Participation in All of Us is meant to be ongoing and collaborative, Denny explained. The program returns findings to participants in the form of genetic ancestry reports and four trait reports giving genetic predictions for bitter taste perception, cilantro preference, earwax type and lactose intolerance. All of Us follows up with participants, Denny said, to confirm whether participants found that the genetic predictions matched their experiences.

These findings have been gathered through array-based genotyping, Denny said, but the program also plans to return genetic health data built on whole genome sequencing. Denny set a target date of 2022 for those reports, and said the All of Us program is sequencing about 5,000 whole genomes each week (up from 4,500 he reported at an event in March).    

Denny said the program is already working with regulatory agencies and genetic counselors to develop and “end-to-end genetics experience” including health reports that will be returned to participants. He expects the first available health reports to include hereditary disease risk results based on the ACMG59 list of actionable variants and pharmacogenomics findings based on the CPIC guidelines of gene-drug interactions.

All hereditary disease risk will be returned through a genetic counselor, Denny said, and will give participants materials for themselves as well as materials to pass on to their physician. All of Us will also connect individuals with clinical testing options to confirm the findings. Two to three percent of people carry a hereditary disease risk gene, Denny said.

Value for Researchers

All of Us does not only want to return value to participants, though. The program also seeks to be a preferred research platform for researchers as well. All of Us has taken a cloud-centric approach designed to encourage shared research, decrease cost of storage, and keep security centralized.

The raw data are ingested and harmonized to one data model, and then fed into different tiers for different uses. The public tier of data is available now with no login via the Data Browser and includes summary statistics and aggregate counts from EHRs and the participant surveys.

The registered tier is also available now through the All of Us Researcher Workbench, which launched in late May 2020. Researchers gain access through a passport model. The Researchers Workbench is currently in beta, and access is limited to US nonprofit researchers with eRA commons IDs. Within a few minutes, researchers can create a workspace and start a project, Denny said.

This winter Denny expects the third tier of data access to go live: a control tier including more than 90,000 whole genome sequences and 130,000 arrays. This tier will also include COVID-19 diagnoses and surveys as well as expanded Fitbit data and more detailed demographic data. There will be no obvious personally identifiable information.

The final tier, individual biospecimen and participant data, will be available at some point in the future.

Currently, Denny reported, the Researcher Workbench has more than 1,000 registered users and 240 registered institutions. Nearly a quarter of those institutions are Historically Black Colleges and Universities, Hispanic-serving institutions, or non-profits.

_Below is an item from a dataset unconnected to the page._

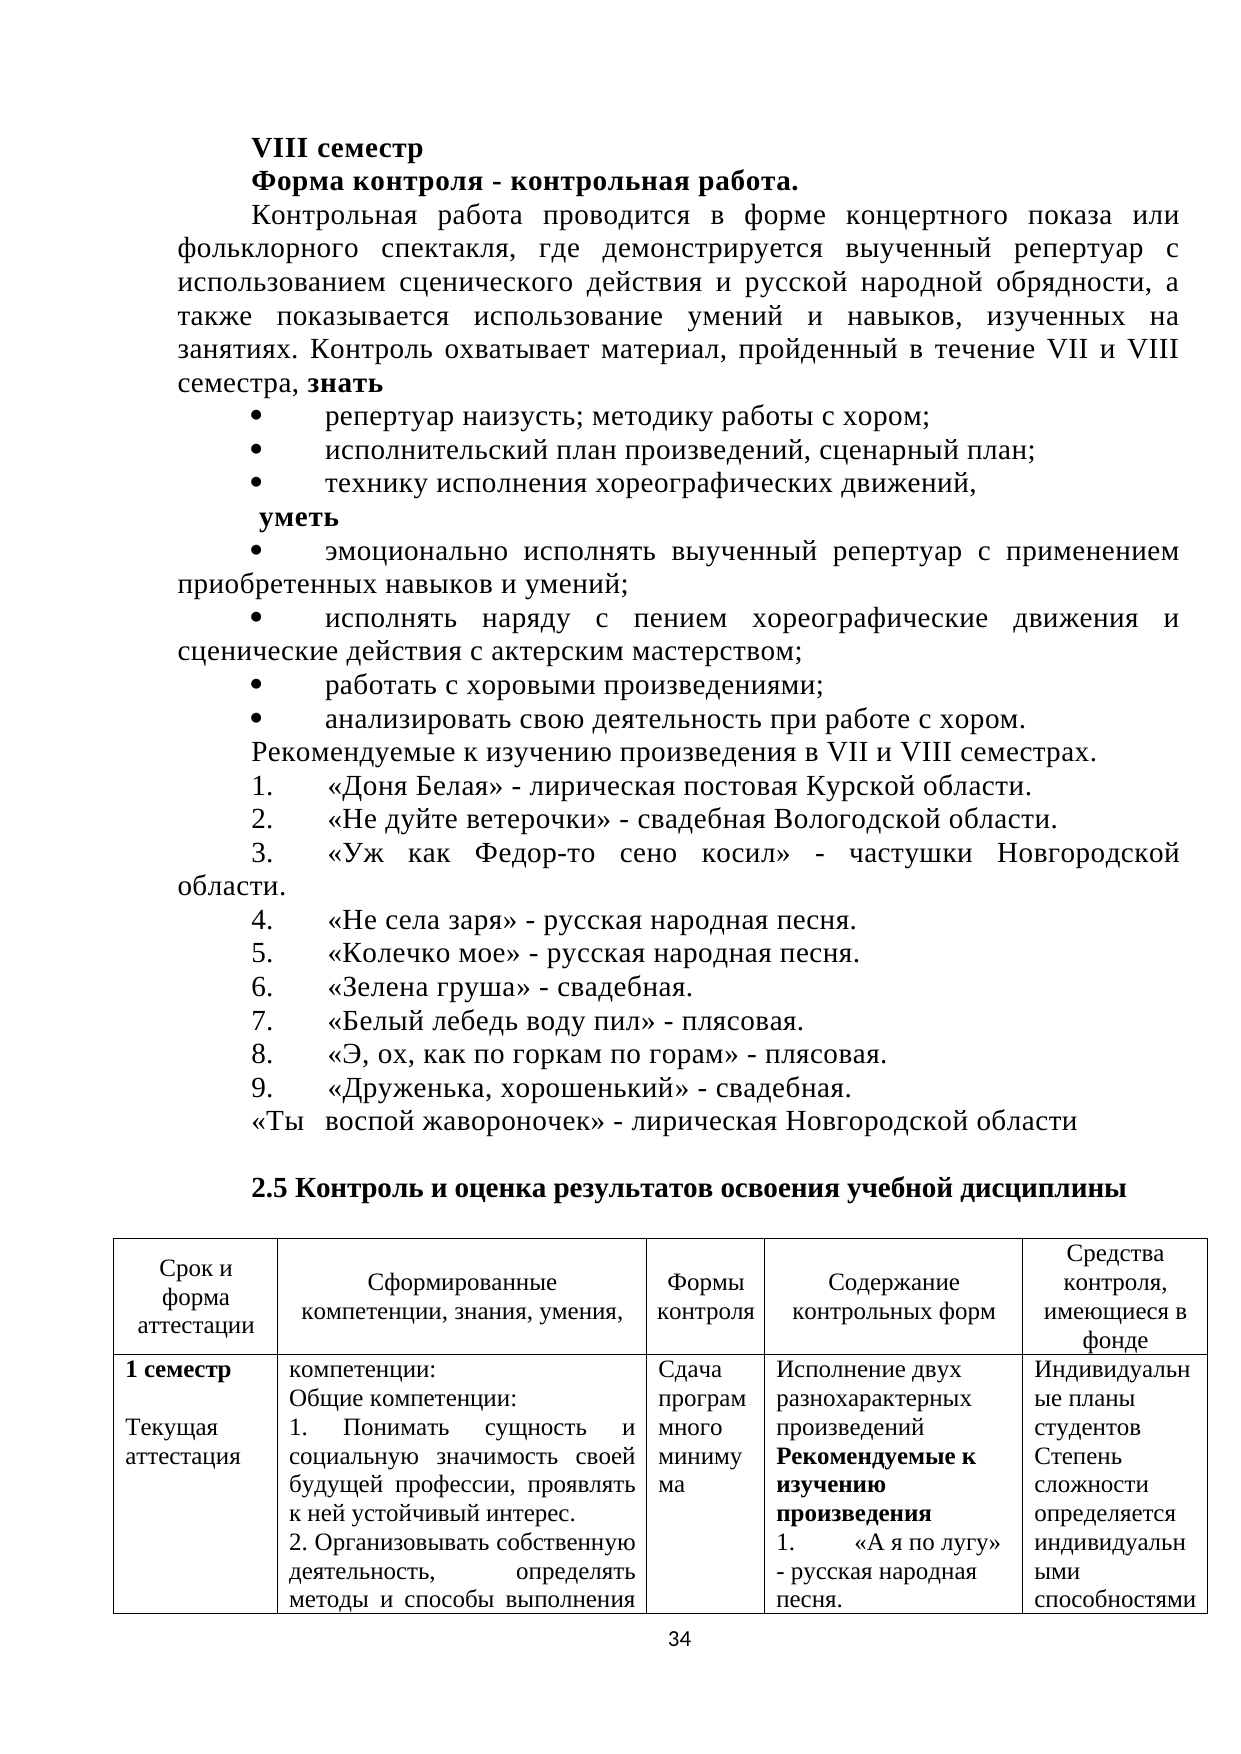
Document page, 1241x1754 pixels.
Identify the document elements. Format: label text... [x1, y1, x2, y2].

Denny highlighted that researchers are already using the data; there have been more than 15 publications so far citing All of Us data. He mentioned the COVID-19 Serology Study that found early COVID-19 serology results from January to March 2020 in five states (DOI: 10.1093/cid/ciab519) as well as a predictive analysis study for glaucoma that used All of Us data to train data and refine the algorithm (DOI: 10.1016/j.ajo.2021.01.008).